[Begin Extract to read]

We do take ideas from the comics, which we then use to build out a movie or a series of movies. But that’s not always the case. With Endgame, we just felt there was a poetic importance to it because Tony (Stark) said it in (Age of) Ultron, (Dr.) Strange said it in Infinity War and this is the end. It’s the final chapter of the first 22 movies (in the Marvel Cinematic Universe). So everything about it seemed poetically relevant and that’s how we came up with the name.
When you and Anthony work together on projects, what are your strengths and what do each one of you bring to the table individually?
We’re yin and yang, and that’s why our relationship works really well. We don’t try to divide up duties; we try to put our minds together on everything equally. We just have different thought processes and that makes for very good testing of ideas. We can be very spirited when we argue about concepts, but I think that’s what challenges the ideas and makes them stronger ultimately.
How important has the Indian market become for Hollywood?
It’s incredibly important and it’s the fastest-growing market in the world for Marvel. It’s so important that this is the first stop of the press tour. There’s a recording of an Indian audience watching Infinity War, and the moment when Thor lands, the cheers sounded like it was a football stadium. We used to play that whenever we were getting tired on Endgame, because it took us two years to make that movie and we’d get reinspired just knowing that audiences here respond to movies that way.
If you had to pick any Bollywood star to play an Avenger, who would you pick and why?
I would pick Bollywood stars to play Indian superheroes. I think, moving forward, you’re going to see a really diverse Marvel universe. Because these movies are so global, I think it’s really important that audiences around the world be able to identify with a character on screen; I think you’re going to see that happening real soon.
If you were to be a character from the Marvel cinematic universe, which one would you choose and why?
Spider-man. He was my favourite character growing up and I just related to him when I started reading comic books when I was 10 years old. The idea of a boy who is tasked with incredible responsibility, and the Shakespearean weight of the death of his uncle who’s his father figure, all seemed very powerful to me as a child. I think the things that impact you as a child stay with you and continue to impact you through your entire life emotionally. I don’t know that I’d ever connect with another character the same way that I connected with Spider-man.
You spent a decade with television. How has the storytelling of sitcoms like Arrested Development and Community influenced the ensemble of Endgame. Are there parallels?
There are certainly parallels. Community and Arrested Development were both ensemble shows with very colourful characters, very well defined and we had 21 minutes to tell those stories; that’s a lot of character to put in very little time. Sometimes, on Community, we’d have 20 or 30 characters make an appearance in 21 minutes. So that takes a little story discipline and focus and a certain style of execution. Of course, that correlates to working on something of the scale of Infinity War or Civil War; finding moments with characters, making sure that they have motivation that validates their existence in the story.

[End Extract to read]
[Begin Excerpted data]

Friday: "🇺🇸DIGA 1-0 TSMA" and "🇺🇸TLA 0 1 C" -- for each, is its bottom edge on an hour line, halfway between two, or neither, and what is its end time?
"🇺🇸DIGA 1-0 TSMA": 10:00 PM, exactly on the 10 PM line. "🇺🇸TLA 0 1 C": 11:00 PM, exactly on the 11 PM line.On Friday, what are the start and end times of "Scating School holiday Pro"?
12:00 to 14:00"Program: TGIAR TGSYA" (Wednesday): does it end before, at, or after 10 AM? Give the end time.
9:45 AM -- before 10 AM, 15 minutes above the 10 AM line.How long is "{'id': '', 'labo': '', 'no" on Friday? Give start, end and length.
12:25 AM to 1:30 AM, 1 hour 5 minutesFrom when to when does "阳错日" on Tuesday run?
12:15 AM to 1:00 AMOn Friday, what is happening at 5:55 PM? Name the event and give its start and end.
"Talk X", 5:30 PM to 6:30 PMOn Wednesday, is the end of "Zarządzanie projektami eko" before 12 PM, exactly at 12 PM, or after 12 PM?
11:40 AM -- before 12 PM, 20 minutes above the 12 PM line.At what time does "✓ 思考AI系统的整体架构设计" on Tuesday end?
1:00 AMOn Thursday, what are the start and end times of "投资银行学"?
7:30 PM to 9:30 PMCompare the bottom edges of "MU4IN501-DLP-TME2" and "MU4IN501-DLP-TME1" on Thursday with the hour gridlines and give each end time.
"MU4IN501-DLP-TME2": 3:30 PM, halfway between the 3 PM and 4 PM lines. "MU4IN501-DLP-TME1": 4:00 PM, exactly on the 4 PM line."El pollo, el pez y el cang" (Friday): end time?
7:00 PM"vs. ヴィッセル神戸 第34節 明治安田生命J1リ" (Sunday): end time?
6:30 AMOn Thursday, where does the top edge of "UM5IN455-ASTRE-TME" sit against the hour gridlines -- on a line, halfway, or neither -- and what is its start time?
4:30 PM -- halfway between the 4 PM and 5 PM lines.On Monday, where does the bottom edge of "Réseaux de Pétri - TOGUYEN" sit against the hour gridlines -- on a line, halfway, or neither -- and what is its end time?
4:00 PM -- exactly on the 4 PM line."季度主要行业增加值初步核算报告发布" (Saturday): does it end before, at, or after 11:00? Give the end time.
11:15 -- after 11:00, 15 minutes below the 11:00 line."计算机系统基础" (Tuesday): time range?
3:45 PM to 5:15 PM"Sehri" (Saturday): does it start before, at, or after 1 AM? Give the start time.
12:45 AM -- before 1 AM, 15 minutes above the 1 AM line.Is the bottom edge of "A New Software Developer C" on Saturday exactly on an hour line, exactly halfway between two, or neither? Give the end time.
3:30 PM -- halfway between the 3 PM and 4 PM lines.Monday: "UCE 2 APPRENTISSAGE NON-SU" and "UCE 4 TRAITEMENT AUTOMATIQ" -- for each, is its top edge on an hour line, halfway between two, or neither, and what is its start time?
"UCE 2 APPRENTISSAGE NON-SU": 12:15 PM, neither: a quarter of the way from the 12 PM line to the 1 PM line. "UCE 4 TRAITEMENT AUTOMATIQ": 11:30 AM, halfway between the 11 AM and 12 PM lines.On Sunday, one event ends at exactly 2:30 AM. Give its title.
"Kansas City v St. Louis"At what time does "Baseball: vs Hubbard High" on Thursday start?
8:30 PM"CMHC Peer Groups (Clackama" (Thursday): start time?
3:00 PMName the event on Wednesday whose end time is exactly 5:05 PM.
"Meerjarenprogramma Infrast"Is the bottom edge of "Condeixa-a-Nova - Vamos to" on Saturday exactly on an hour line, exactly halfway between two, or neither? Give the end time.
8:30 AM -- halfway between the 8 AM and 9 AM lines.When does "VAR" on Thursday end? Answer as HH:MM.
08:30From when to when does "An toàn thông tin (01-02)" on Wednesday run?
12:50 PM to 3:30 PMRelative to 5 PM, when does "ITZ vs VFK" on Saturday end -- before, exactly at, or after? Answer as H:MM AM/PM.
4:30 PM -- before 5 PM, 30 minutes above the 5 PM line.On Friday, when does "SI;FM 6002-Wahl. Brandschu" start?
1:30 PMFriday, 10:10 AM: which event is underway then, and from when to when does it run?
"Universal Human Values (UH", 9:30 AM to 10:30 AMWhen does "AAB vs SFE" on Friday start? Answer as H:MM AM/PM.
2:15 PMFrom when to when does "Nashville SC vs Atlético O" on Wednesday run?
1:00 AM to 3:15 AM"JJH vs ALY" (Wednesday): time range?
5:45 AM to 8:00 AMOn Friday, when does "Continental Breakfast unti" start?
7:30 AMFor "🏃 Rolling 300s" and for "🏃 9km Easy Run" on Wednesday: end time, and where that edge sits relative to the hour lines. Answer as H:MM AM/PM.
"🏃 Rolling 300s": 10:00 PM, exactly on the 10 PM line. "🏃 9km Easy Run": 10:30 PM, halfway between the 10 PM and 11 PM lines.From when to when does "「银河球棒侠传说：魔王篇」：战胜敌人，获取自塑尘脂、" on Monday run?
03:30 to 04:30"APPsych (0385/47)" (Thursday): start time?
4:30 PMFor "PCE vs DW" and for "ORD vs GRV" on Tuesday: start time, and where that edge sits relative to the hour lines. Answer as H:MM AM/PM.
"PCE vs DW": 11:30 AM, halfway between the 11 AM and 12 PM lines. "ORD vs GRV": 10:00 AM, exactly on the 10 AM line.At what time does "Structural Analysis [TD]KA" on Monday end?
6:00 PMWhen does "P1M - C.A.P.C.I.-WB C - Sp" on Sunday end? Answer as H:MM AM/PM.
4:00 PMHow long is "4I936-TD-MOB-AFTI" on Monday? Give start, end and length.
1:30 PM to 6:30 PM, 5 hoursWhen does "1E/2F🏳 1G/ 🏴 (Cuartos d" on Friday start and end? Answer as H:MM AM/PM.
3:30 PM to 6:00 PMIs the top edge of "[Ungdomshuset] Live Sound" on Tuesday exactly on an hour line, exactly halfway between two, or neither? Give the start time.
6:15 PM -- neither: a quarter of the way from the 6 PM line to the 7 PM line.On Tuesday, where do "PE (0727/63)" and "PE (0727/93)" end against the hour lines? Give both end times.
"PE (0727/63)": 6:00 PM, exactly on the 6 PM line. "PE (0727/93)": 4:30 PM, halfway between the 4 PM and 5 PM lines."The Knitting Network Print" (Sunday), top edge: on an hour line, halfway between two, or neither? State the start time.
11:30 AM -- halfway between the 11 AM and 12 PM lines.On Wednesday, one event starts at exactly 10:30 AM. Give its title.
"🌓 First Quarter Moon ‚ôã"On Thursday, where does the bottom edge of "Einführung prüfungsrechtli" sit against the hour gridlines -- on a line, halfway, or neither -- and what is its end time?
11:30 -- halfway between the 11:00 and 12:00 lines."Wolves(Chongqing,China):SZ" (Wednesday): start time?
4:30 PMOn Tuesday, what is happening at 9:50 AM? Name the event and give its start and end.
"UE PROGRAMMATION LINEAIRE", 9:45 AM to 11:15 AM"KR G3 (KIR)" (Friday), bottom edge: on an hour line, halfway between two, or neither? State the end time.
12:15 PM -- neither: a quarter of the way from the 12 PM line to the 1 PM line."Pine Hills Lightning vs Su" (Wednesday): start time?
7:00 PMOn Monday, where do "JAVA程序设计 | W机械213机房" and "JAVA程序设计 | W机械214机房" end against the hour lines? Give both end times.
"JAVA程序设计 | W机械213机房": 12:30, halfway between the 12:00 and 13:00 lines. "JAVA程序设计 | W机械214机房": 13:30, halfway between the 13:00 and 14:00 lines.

[End Excerpted data]

What you are asked to do: Resume the Endgame interview after its last sentence. The listing is separate material, unrelated to the Endgame interview.

Answer for this exercise:
Television, by far, is the hardest medium. For Community we would shoot for eight months straight; that’s longer than any movie you can think of. So when we had to shoot Infinity War and Endgame back-to-back for one year straight, it was really just like doing another show and your body is prepared for it, psychologically you’re prepared for it. I think that there is a reason that some of the more ubiquitous filmmakers at the moment come from television — we do, J.J. Abrams, Judd Apatow, Joss Whedon, the list goes on. And it’s because we’re trained to deal with volume and the scale of these movies, which can be really rigorous. We’re used to it from the rigours of a TV schedule.
Why do you think superheroes have suddenly become so important in the present culture? Also how important is it to have a director’s imprint on these movies?
They’ve become important because they’re archetypal, and I think that they’re hopeful. There’s a lot of conflict in the world right now and I think that there’s a lot of superheroes, which is important because everyone can identify with one of the characters. You can find the code, the ethics or the values that a character represents and you can identify with them. You can identify with the morality of Captain America or the amorality of Deadpool, it just depends on your personality type. But they’re archetypes and that’s what I think makes them so accessible to the global audiences, anyone can relate to them. It’s no different from Indian or Greek mythology, any God that you can think of — it’s just about simple human relations.
Thanos is considered by fans to be one of the greatest villains that MCU has ever produced. How did you approach the character in Infinity War and what will we see in this film?
We try to approach villains the same way in every movie. Look at Bucky in Winter Soldier, or even (Robert) Redford’s character Pierce. Zemo in Civil War has an emotional motivation — his family died. Thanos has an “altruistic” goal, which is that he wants to kill half the universe to preserve the other half. And I think that’s relevant thematically — people understand that we’re dealing with a potential global crisis and using up resources incredibly fast.
He’s a sociopath and has sociopathic self-importance about the goal. But I do think that we tried to make him emotional, and we gave him all the traditional beats of a hero in the film. They’re horrific beats, throwing his daughter to her death in order to obtain a stone to complete his goal, but people related to the monastic dedication to his cause. Ultimately, he’s nuts but there are other elements to his personality that are admirable too. It just complicates it for the audience and makes it more interesting when they’re not sure whether to hate him or root for him.
There’s a lot of secrecy involved in making these movies and it’s also known that the entire script is even held back from the actors. Does it make your job as a director difficult when the actors don’t really know the entire script?
No. We’re the ones who withhold the script from the actors and we do it for a reason. If they don’t know the whole story, then they can’t slip up in an interview. Makes it a lot easier for them to not say things if they don’t know. So on the first film, the only copy of the script existed on one single iPad and only a handful of people actually read that original draft. Every other script that existed was fake. And we did the same thing with Endgame, even more so.
We cleared the sets for important moments and there are very few people who know what actually happens. But we work with the actors in a way where they can discover their arc within the scenes that they’re part of. Thor, in Infinity War, doesn’t need to know what’s going on with Captain America; their motivations aren’t related because they’re in completely different stories until they meet in Wakanda. So we have very thoughtful conversations with the actors about what their motivations are, and what they’re doing in specific scenes. If we’re trying to hide something, we’ll elicit a performance from them using different tactics.
Any Indian actor’s work you particularly like?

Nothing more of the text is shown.